=== Assignment ===
Convert every line of the entries below into a Markdown table with the columns "Row" and "Line," numbering each row and skipping blank lines. Leave the pictures out of the table.

═══ Material for the task

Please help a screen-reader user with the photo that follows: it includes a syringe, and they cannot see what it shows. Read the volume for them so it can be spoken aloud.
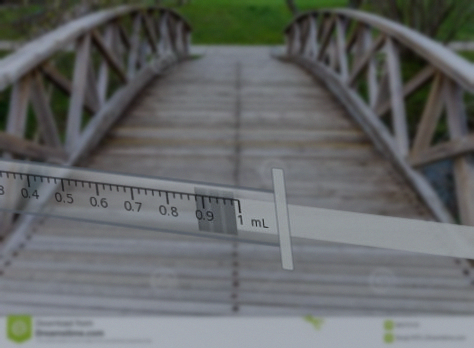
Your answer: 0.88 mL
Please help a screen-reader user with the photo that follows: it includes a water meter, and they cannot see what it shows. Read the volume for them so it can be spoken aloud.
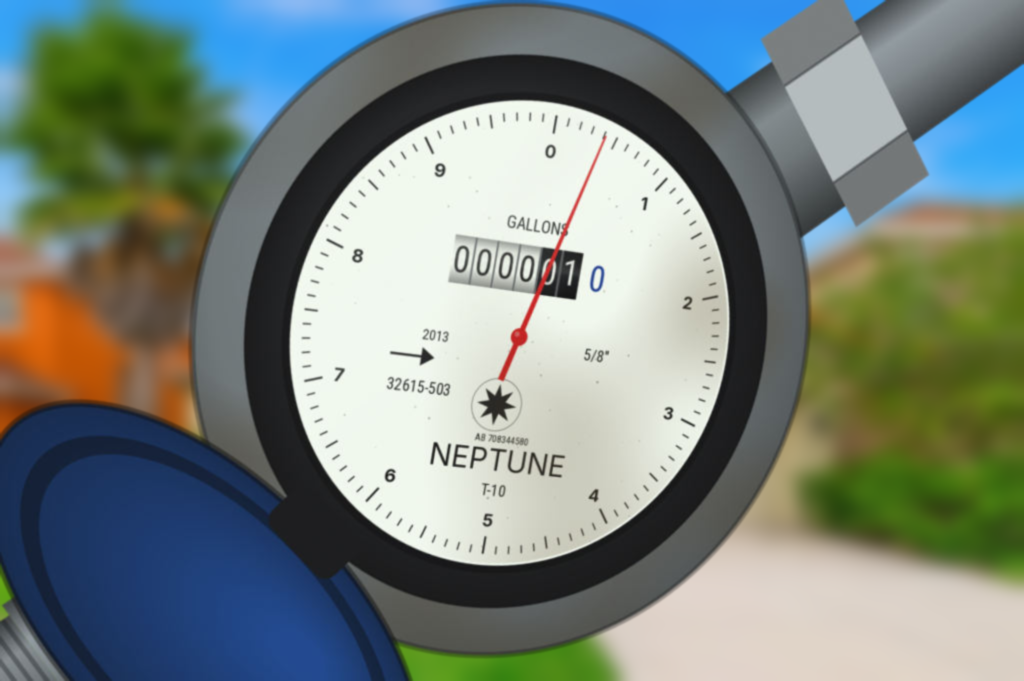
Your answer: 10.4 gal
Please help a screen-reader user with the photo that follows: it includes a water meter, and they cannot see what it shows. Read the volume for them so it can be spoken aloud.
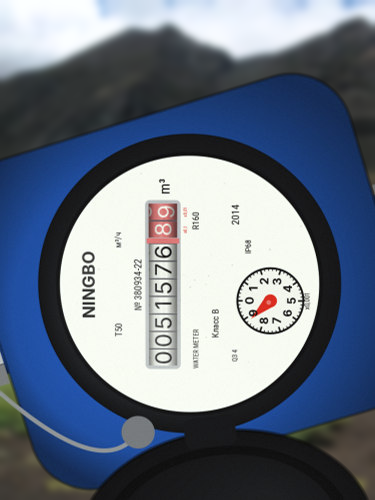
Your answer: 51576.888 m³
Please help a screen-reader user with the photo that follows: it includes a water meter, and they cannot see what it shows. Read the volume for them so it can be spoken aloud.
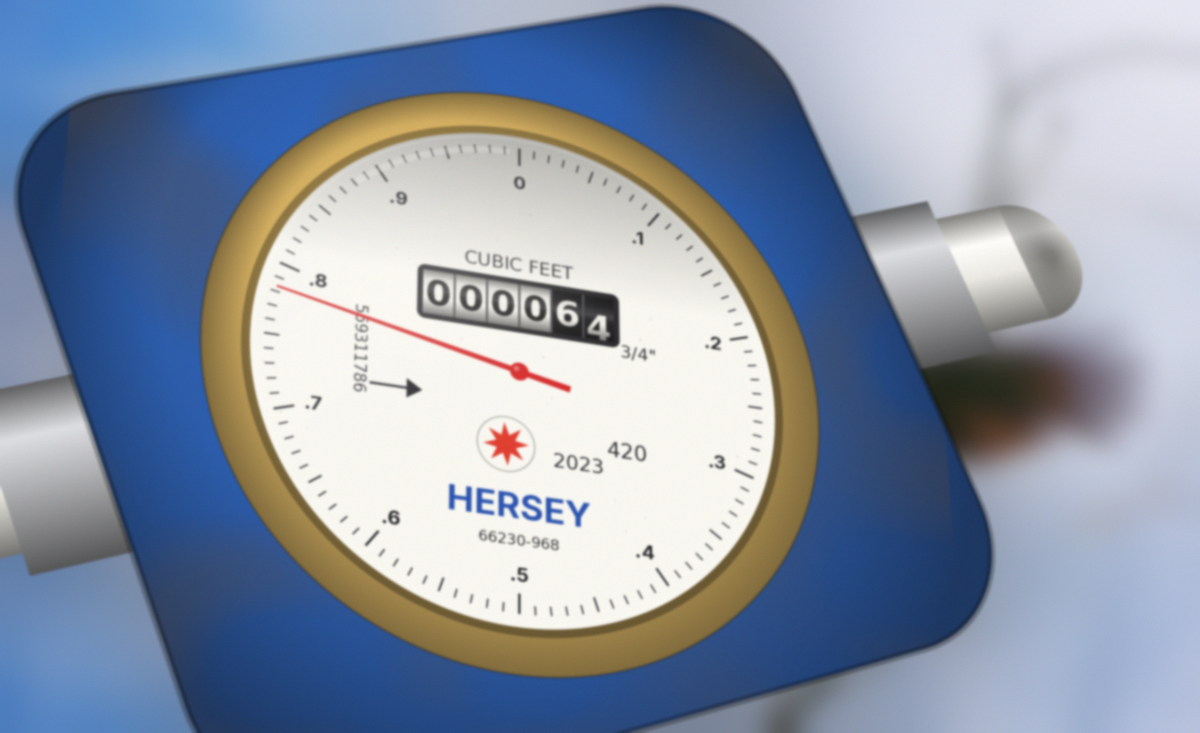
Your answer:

══════

=== Exercise result ===
| Row | Line |
|---|---|
| 1 | Please help a screen-reader user with the photo that follows: it includes a syringe, and they cannot see what it shows. Read the volume for them so it can be spoken aloud. |
| 2 | Your answer: 0.88 mL |
| 3 | Please help a screen-reader user with the photo that follows: it includes a water meter, and they cannot see what it shows. Read the volume for them so it can be spoken aloud. |
| 4 | Your answer: 10.4 gal |
| 5 | Please help a screen-reader user with the photo that follows: it includes a water meter, and they cannot see what it shows. Read the volume for them so it can be spoken aloud. |
| 6 | Your answer: 51576.888 m³ |
| 7 | Please help a screen-reader user with the photo that follows: it includes a water meter, and they cannot see what it shows. Read the volume for them so it can be spoken aloud. |
| 8 | Your answer: |